We all settle down, sitting face forward and paying attention. Everyone respects Skov. She’s fun and interesting and makes us excited to learn, which can be a rarity, even at a private school that pays a generous salary to have the best educators on staff.
“As you’re all well aware of, it’s time to begin our final project for the semester. I took the time over Thanksgiving break to really think it over and I came to the conclusion that after doing pretty much the same damn thing for the last eleven years…I’m bored.” Ms. Skov glares when Crew and his clan hoot and holler from the back. “Settle down, boys.”
They go quiet and I can’t help but glance at them over my shoulder, a smirk already on my face. It disappears when I catch Crew glaring at me, those blue eyes freezing me in place.
I hurriedly turn back around, clutching my hands together on top of my desk.
“I decided to change it up. You’re going to work on your project on a one-on-one basis. As in, you’ll be paired up with someone.” She pauses. “And I’m the one who assigns you your project partner.”
A collective groan rings through the room, though I still remain quiet. And a little nervous. Hopefully Skov won’t pair me with someone too horrible.

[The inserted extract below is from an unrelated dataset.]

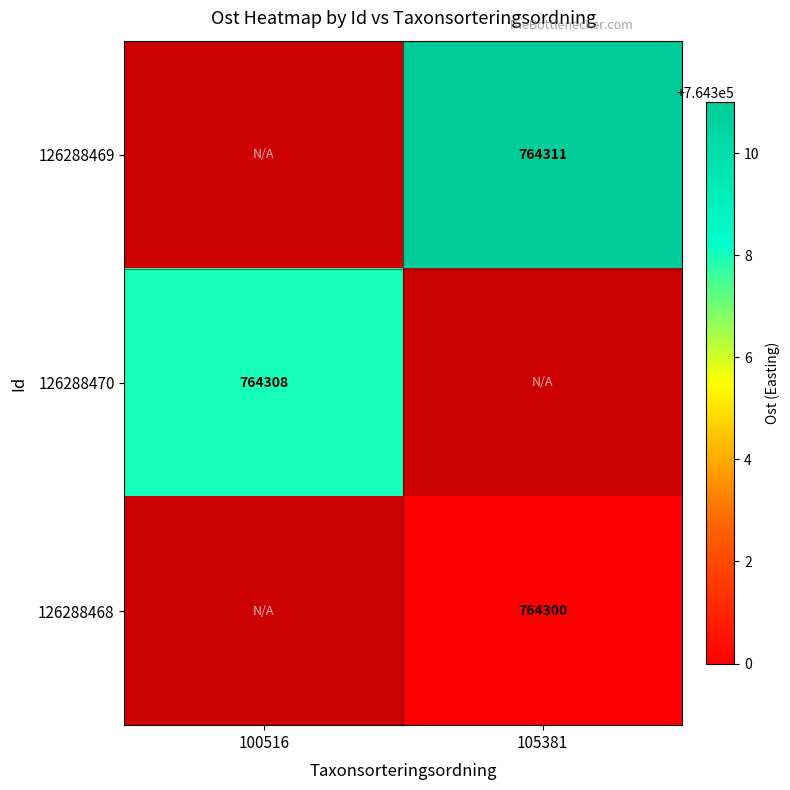

How many series are shown in this chart?

3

Nerves eat at me when she starts rattling off names. I realize quickly she’s pairing us up with someone who is our polar opposite. There are more groans. A couple of curse words dropped.
My heart is in my throat when she finally says my name.
“Wren Beaumont, you’re going to work with…”
The pause lasts all of two seconds, but it feels like a lifetime.
“…Crew Lancaster.”
What?
The word actually flies from my lips. I said it out loud, when I didn’t mean to.
Oh God.
“Lucky fucker,” I hear Ezra say, and I close my eyes in shame at the word he just used. I hate it when the boys curse.
And they know it.
Ms. Skov finishes with her list of partners and clears her throat loudly, causing the voices to go quiet. She scans the room as she starts pacing in front of our rows of desks.